Exercise description:
Copy out the entries below exactly as they stand, but only from the line containing "coffee maker: present" through the line containing "ottoman: none [842,752,1272,1031]".

Given records:
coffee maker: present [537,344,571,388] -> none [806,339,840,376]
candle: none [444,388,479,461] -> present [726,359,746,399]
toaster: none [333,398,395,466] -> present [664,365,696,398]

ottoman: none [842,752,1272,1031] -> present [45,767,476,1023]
...
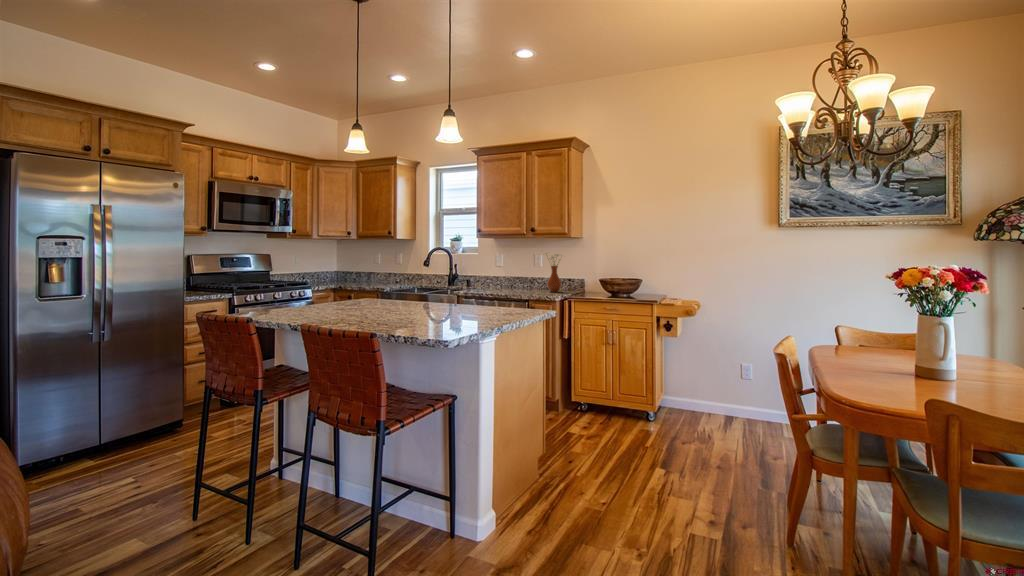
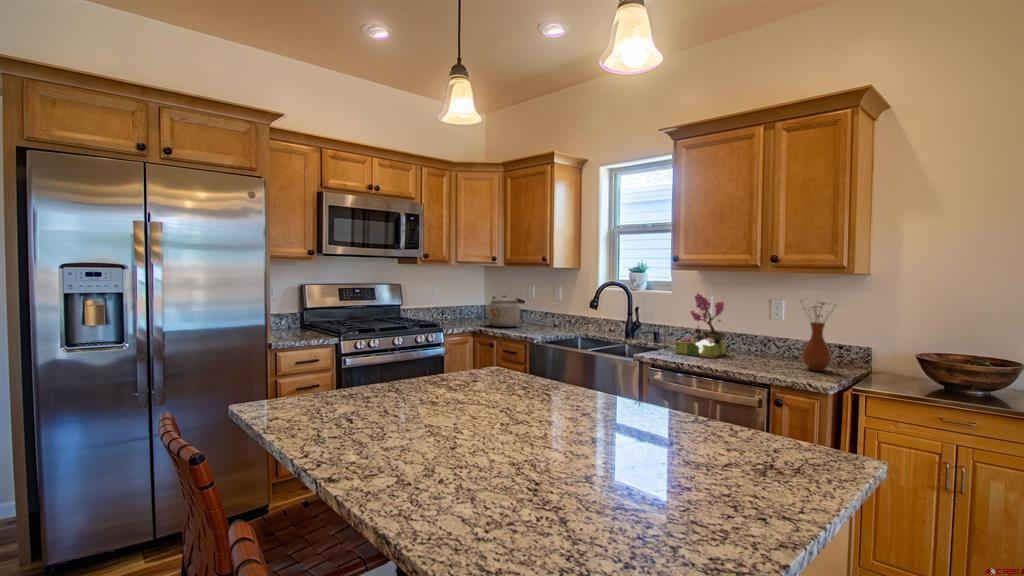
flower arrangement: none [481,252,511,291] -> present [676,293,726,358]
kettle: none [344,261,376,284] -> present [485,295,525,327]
==
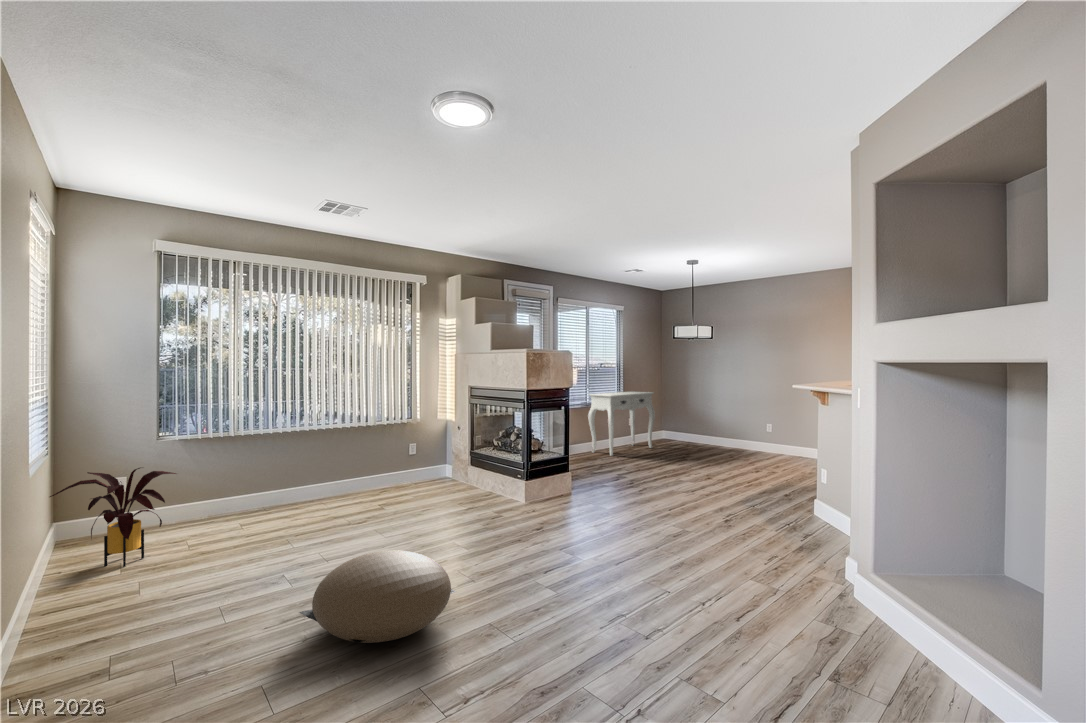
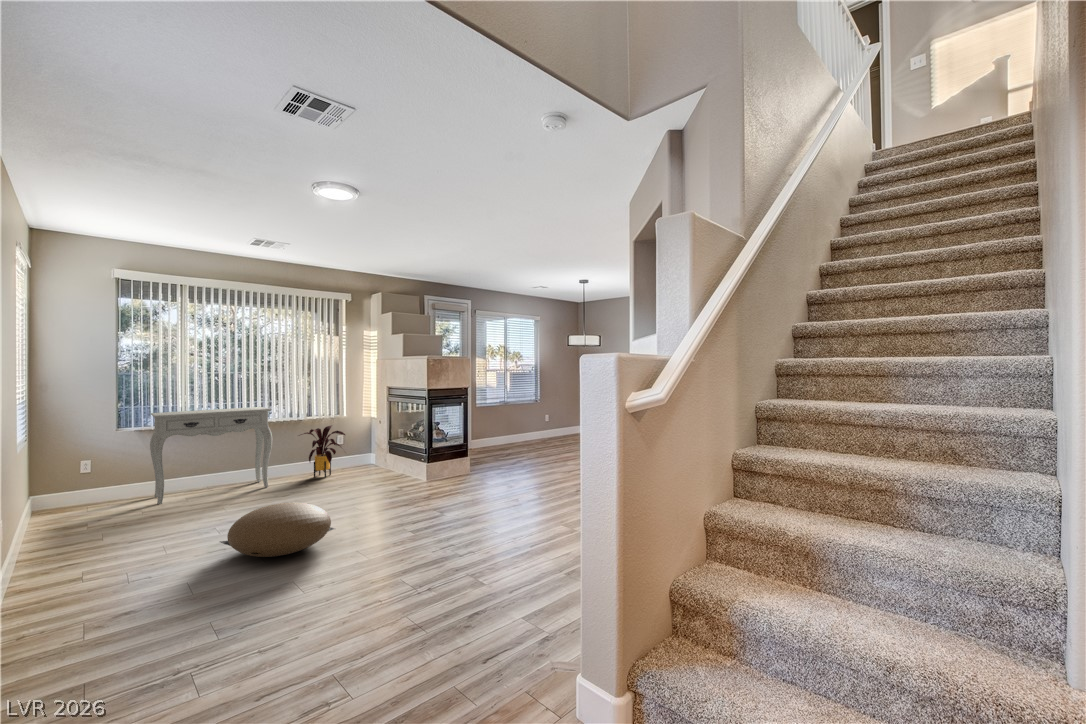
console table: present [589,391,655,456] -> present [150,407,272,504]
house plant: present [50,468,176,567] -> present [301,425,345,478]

Written response:
coffee maker: present [537,344,571,388] -> none [806,339,840,376]
candle: none [444,388,479,461] -> present [726,359,746,399]
toaster: none [333,398,395,466] -> present [664,365,696,398]

ottoman: none [842,752,1272,1031] -> present [45,767,476,1023]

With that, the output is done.